I'd encourage you to look at the additional tabs added in recent years to the Logs page that indicate Devices or Apps that may be adding to your load.

Also, look at temporarily turning Devices or Apps on and off to test theories as to which may be controbiting to the additional load you are seeing.

I wasn't referring to myself BTW.... :slight_smile:

There are many, many different approaches, none of which are necessarily wrong. It really depends on what is driving the hub to slow down. I will share my personal approach but it's not necessarily the right one for you.

I have all of my zigbee and zwave devices on a single hub - formerly a C7 now a C8. It's about 180 in all. I have a Lutron Pro hub for switches and several Hue hubs for smart bulbs. The integrations for these are all on my primary hub, bringing the total device count to somewhere around 400.
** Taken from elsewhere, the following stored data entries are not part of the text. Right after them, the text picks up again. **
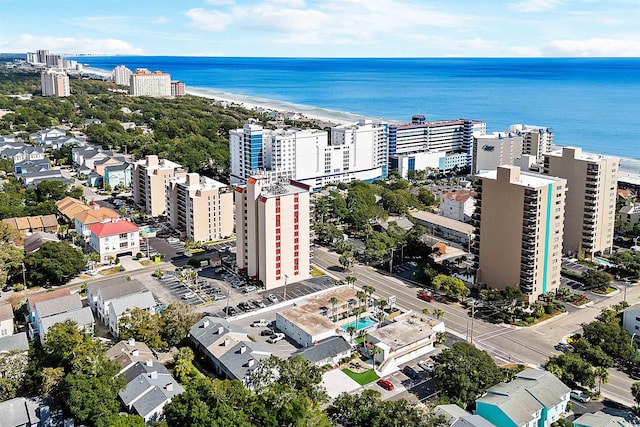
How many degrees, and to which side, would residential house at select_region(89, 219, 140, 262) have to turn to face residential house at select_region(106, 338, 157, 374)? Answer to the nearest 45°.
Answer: approximately 45° to its right

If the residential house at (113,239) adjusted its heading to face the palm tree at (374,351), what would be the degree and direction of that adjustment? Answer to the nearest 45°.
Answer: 0° — it already faces it

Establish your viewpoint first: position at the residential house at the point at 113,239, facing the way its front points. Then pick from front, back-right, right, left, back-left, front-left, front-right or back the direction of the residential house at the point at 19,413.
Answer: front-right

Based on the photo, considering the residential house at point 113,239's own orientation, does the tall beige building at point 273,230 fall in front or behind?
in front

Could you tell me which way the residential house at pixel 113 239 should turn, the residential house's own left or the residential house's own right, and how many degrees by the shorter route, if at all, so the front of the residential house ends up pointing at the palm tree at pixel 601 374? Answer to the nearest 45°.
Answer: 0° — it already faces it

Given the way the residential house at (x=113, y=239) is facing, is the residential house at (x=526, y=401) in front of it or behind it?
in front

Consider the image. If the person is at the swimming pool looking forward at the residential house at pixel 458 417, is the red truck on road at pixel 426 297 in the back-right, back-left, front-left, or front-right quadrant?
back-left

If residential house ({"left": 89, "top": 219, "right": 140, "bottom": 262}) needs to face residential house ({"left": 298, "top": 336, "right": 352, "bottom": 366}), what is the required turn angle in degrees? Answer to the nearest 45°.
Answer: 0° — it already faces it

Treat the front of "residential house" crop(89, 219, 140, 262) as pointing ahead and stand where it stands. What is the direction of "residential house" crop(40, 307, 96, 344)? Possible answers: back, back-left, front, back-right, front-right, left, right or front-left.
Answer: front-right

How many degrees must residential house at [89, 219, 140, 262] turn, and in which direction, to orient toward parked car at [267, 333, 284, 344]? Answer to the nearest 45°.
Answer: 0° — it already faces it

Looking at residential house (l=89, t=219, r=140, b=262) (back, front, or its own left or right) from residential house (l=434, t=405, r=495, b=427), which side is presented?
front

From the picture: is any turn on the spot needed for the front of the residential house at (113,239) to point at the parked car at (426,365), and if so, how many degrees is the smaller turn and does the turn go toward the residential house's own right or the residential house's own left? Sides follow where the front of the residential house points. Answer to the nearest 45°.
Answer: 0° — it already faces it

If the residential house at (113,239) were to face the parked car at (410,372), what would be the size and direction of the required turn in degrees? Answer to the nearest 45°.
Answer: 0° — it already faces it
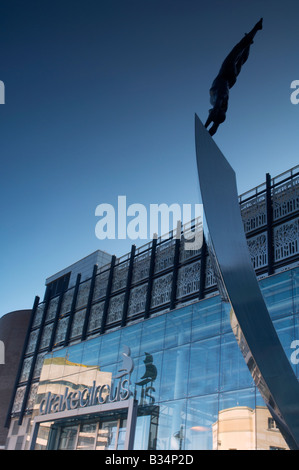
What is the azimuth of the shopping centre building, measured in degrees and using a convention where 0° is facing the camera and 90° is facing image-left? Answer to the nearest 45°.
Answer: approximately 45°
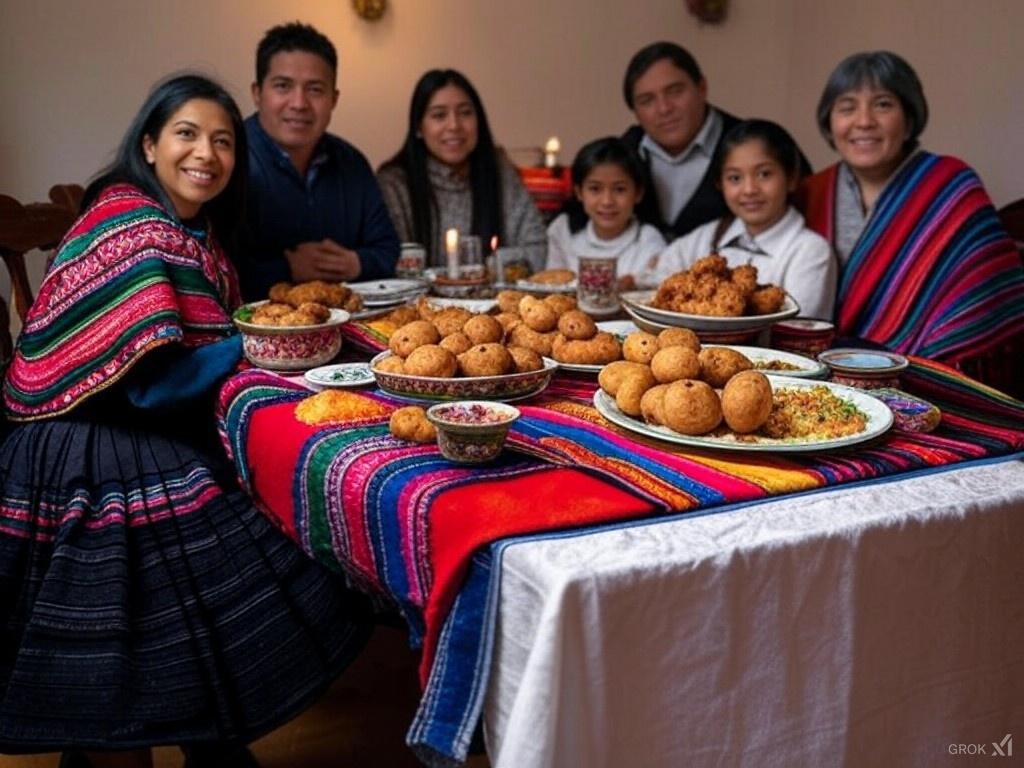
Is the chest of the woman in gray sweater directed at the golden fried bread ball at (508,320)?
yes

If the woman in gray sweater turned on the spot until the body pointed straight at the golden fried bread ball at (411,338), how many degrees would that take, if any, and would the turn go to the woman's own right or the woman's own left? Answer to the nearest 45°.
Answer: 0° — they already face it

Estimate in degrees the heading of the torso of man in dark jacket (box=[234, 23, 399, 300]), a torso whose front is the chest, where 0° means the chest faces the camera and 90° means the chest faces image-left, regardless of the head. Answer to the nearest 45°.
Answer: approximately 0°

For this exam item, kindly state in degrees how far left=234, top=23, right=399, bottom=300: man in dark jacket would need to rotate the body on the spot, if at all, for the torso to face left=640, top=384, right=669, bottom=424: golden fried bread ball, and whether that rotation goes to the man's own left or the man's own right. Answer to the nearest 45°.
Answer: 0° — they already face it

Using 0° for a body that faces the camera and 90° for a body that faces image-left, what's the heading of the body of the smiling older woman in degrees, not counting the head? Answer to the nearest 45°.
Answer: approximately 45°
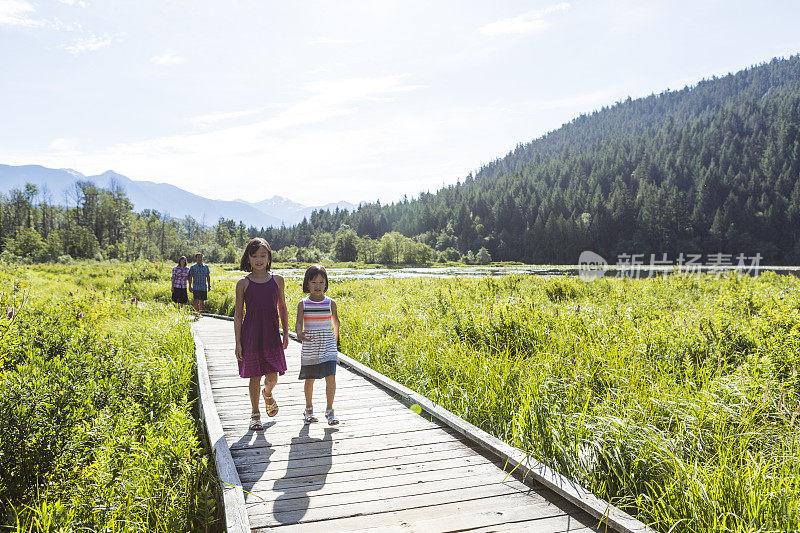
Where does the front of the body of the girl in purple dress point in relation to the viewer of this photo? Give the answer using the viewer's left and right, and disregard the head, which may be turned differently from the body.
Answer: facing the viewer

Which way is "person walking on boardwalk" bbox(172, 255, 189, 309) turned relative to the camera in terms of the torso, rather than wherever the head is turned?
toward the camera

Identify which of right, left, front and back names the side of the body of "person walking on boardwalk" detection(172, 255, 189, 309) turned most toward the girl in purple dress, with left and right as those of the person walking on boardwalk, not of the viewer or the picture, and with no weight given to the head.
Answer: front

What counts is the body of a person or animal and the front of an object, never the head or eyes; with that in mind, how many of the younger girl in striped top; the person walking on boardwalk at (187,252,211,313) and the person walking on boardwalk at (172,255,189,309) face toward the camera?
3

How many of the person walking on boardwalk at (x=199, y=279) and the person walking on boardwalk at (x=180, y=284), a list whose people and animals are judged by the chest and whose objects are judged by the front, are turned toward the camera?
2

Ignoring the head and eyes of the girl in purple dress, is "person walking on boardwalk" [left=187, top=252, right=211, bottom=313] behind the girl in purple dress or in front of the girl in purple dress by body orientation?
behind

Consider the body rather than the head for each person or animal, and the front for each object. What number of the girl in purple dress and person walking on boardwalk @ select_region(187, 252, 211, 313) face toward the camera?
2

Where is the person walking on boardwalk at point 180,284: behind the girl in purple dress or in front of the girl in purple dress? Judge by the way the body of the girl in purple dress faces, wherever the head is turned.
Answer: behind

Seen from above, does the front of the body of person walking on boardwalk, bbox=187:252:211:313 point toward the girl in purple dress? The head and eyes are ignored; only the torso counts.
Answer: yes
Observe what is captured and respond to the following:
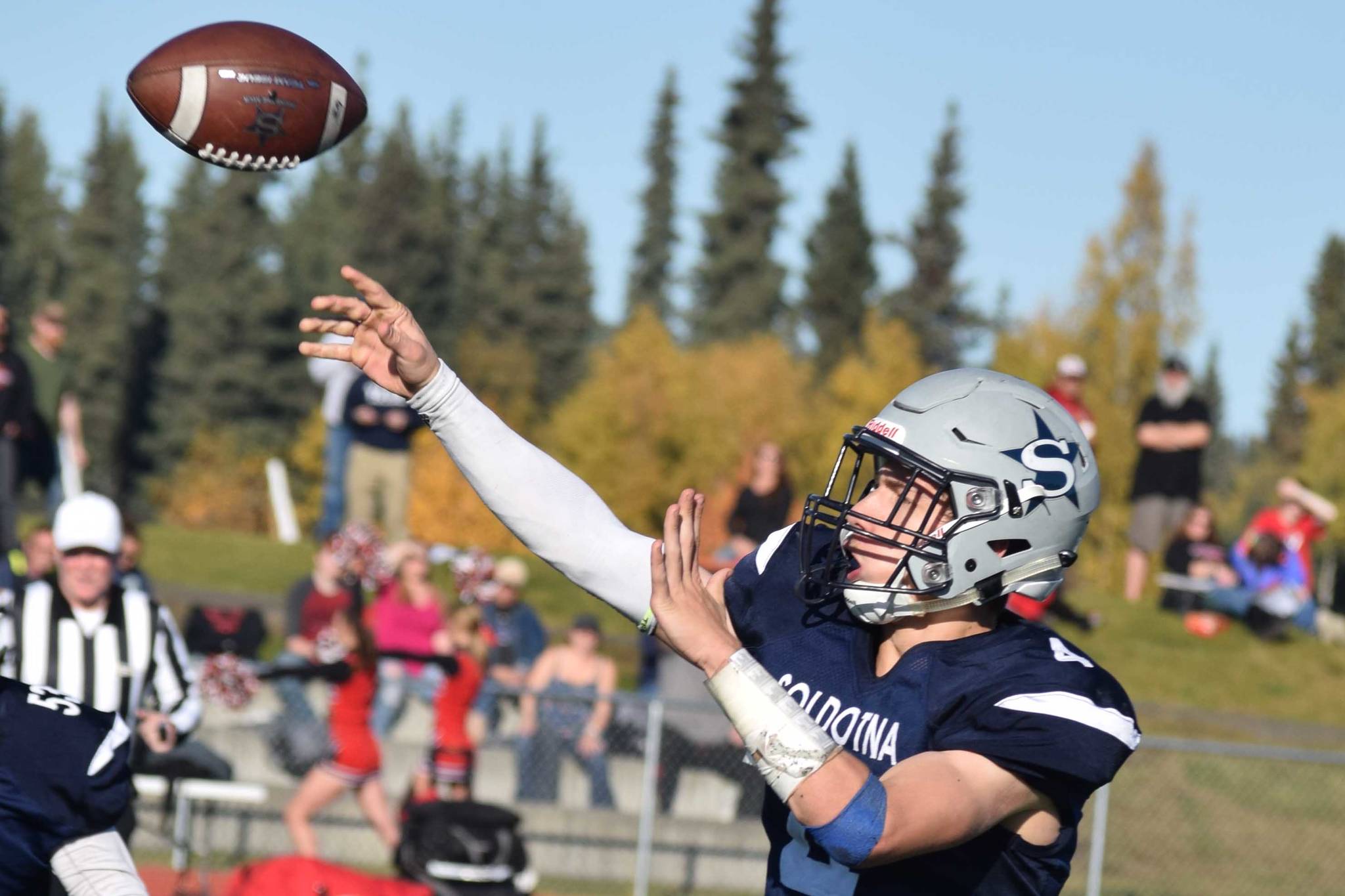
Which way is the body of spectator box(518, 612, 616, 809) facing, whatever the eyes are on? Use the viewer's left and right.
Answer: facing the viewer

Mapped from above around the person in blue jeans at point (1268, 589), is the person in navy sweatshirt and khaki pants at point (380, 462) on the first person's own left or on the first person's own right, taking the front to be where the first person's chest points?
on the first person's own right

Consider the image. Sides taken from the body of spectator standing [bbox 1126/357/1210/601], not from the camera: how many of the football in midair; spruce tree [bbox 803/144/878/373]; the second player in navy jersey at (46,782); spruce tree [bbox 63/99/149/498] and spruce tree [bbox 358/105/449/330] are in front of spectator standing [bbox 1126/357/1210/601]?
2

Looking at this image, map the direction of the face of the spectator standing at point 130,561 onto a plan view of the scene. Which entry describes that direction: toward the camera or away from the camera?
toward the camera

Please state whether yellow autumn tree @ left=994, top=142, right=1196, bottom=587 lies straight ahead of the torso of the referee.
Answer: no

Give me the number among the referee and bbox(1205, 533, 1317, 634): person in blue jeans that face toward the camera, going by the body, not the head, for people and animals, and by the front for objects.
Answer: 2

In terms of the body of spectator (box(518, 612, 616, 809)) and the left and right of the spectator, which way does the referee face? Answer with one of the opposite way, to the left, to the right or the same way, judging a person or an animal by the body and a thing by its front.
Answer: the same way

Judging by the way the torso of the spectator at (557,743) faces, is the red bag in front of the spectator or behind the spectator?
in front

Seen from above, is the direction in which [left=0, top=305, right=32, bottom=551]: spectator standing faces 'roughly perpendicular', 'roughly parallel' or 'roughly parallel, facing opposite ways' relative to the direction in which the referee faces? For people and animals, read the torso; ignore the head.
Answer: roughly parallel

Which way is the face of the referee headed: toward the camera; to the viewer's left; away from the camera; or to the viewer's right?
toward the camera

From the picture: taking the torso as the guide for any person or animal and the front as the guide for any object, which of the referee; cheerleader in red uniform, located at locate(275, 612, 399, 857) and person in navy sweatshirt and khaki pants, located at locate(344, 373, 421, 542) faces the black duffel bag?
the person in navy sweatshirt and khaki pants

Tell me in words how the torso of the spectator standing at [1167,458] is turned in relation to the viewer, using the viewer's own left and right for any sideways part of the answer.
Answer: facing the viewer

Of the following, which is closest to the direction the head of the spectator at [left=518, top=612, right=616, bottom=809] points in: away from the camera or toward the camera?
toward the camera

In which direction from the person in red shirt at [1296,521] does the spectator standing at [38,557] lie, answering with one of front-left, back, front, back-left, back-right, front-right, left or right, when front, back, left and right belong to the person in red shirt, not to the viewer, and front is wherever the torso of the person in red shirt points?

I generally have all of my security-related activities on a second hub. It controls the interface to my alarm system (envislaink in my case), has a second instance of Hue integration to control my outside security lights, and houses the integration with my camera system and AI-driven NVR.

I have a third hub that houses some of my more intense rules, mostly around presence. I am not allowed to put "tracking" apps on phones because apparently that's some sort of invasion of privacy so I use a combination of wifi presence sensors, pings, Unifi integrations, etc., to try to figure out if the house is empty. Those are really resource-intensive and incredibly inefficient so I have them all on a separate hub,

And then I have a fourth hub for messing around.

I try to keep rules close to the hub that houses the devices involved and I use hub mesh to "share" devices when that doesn't work out. There is some overhead to hub mesh so I am fairly careful about what gets exposed to the mesh.

You can use the clone function to move rules and most apps from one hub to another without too much trouble, though you have to make sure whatever devices the rules need are accessible (via hub mesh or otherwise) on the target hub.